START PAGE EXTRACT

Review of Virtual Memory Implementation Without Swap

In Xous, every process has a page table, including the kernel. The satp field of a process record stores the page address of the root of a process page table in satp.PPN. satp.ASID contains the PID.

The kernel is mapped into every process virtual memory space, in the top 16MiB of memory. Thus, the kernel is unique in that it is the only process that can access its physical pages alongside another process.

When each process is created, their page tables are populated with entries that hard-wire the program's code. The stack and heap are also fully allocated, but over-provisioned. Only the first page of each space is backed with physical memory; the rest is demand-paged. Thus, when a program starts, its maximum stack and heap extents are defined by the loader. These extents can be modified at runtime with a kernel syscall, but a program will OOM-fail even if there is physical memory available if its virtual stack and heap allocations are exhausted.

To review, each PTE has the following flags:

  • V valid: page contents are valid
  • R read: page can be read
  • W write: page can be written
  • X execute: page is executable
  • U user: page is accessible in user mode
  • G global: page is in all address spaces
  • A accessed: page has been accessed (read, execute, or write) (Vex does not implement)
  • D dirty: page has been written since last time it was cleared (Vex does not implement)
  • S shared: (part of RWS set) shared page - used by Xous to track if a page has been lent to another process
  • P previously writable: (part of RWS set) previously writable (not used)

From the standpoint of memory management, a page can only have the following states:

  • Allocated: V set
  • Fault: No flags are set, or S is set and V is not set
  • Reserved: V is not set, and at least one other flag is set except for S

Encryption Method

Swap is encrypted with an AEAD that is either AES-GCM-SIV or ChachaPoly (the choice will be determined based on benchmarked performance, and can even be changed on the fly since the encrypted information is ephemeral on every boot). The swap encryption key is generated from a hardware TRNG on boot. It is critical that this TRNG function correctly and be truly random early at boot.

END PAGE EXTRACT

DIRECTIVE 1 →
Answer these from the Xous virtual memory text, one line each:
(a) What does satp.ASID contain?
(b) In which part of each process's virtual memory space is the kernel mapped?
(c) From what source is the swap encryption key generated?
DIRECTIVE 2 → Carry on the Xous virtual memory text after its final sentence, in the same technical style.

START INFORMATION SUPPLIED

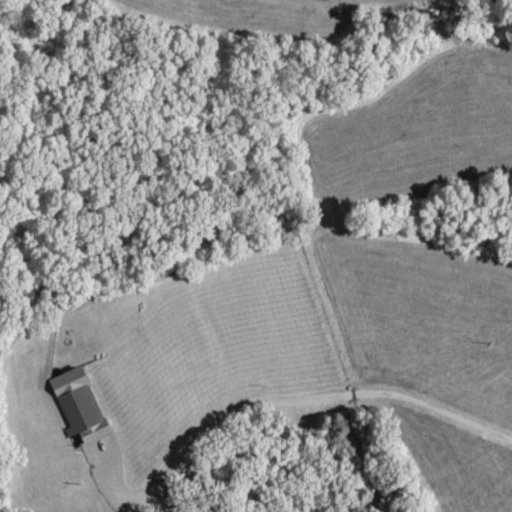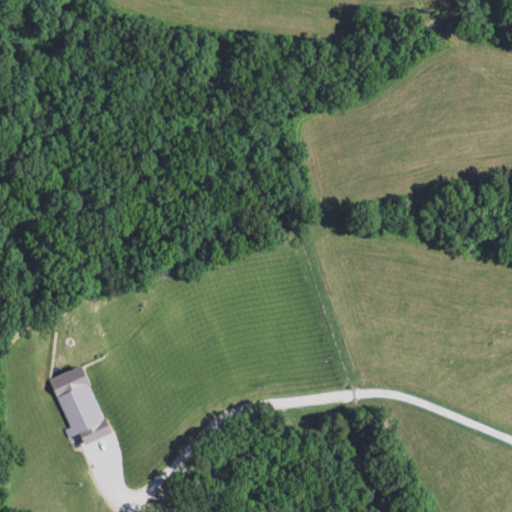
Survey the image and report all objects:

END INFORMATION SUPPLIED

OUTPUT 1 →
(a) The PID.
(b) The top 16MiB of memory.
(c) A hardware TRNG, on boot.

OUTPUT 2 →
The 16-byte AEAD MAC codes for every page are stored in a global appendix in untrusted RAM; this is fine, as the MAC is considered to be ciphertext, as all security derives from the key, but the swap space is reduced by this overhead. Detaching the MAC is done purely as a convenience to simplify page offset mapping computations; the detachment is not meant to imply the MAC is somehow cryptographically separable from the ciphertext block, as would be the case in e.g. a detachable signature scheme.

The nonce for the AEAD is derived as follows:

nonce[96] = {1'b0|swap_count[31]|pid[8]|p_page[20]|4'b0|v_page[20]|4'b0}

For performance reasons, no AAD is used.

This gives the following security properties:

  • In all cases, pages cannot be replayed between reboots, as the key is generated on each boot
  • Tampered pages in external memory are cryptographically likely to be detected (due to the 128-bit MAC code)
  • Identical plaintext between two processes will not map to the same ciphertext
  • Identical plaintext within a process will not map to the same ciphertext
  • Ciphertext between two processes cannot be swapped to do code injection with ciphertext
  • Ciphertext of one page within a process cannot be copied to a new page location in the same process and decrypt correctly
  • Identical plaintext located in the same physical location and virtual location for the same process with the same swap count will create interchangeable ciphertext
  • There is no domain separation. This improves performance slightly (because we don't have to process AAD), but we don't get domain separation. I don't think this is terribly important because the key should be randomly generated each boot, but to improve resistance against potential cross-domain attacks, the swap source data on disk uses a non-null AAD, under the theory that at load time we can better afford the computational overhead of AAD, versus trying to stick it into the core loop of the swapper.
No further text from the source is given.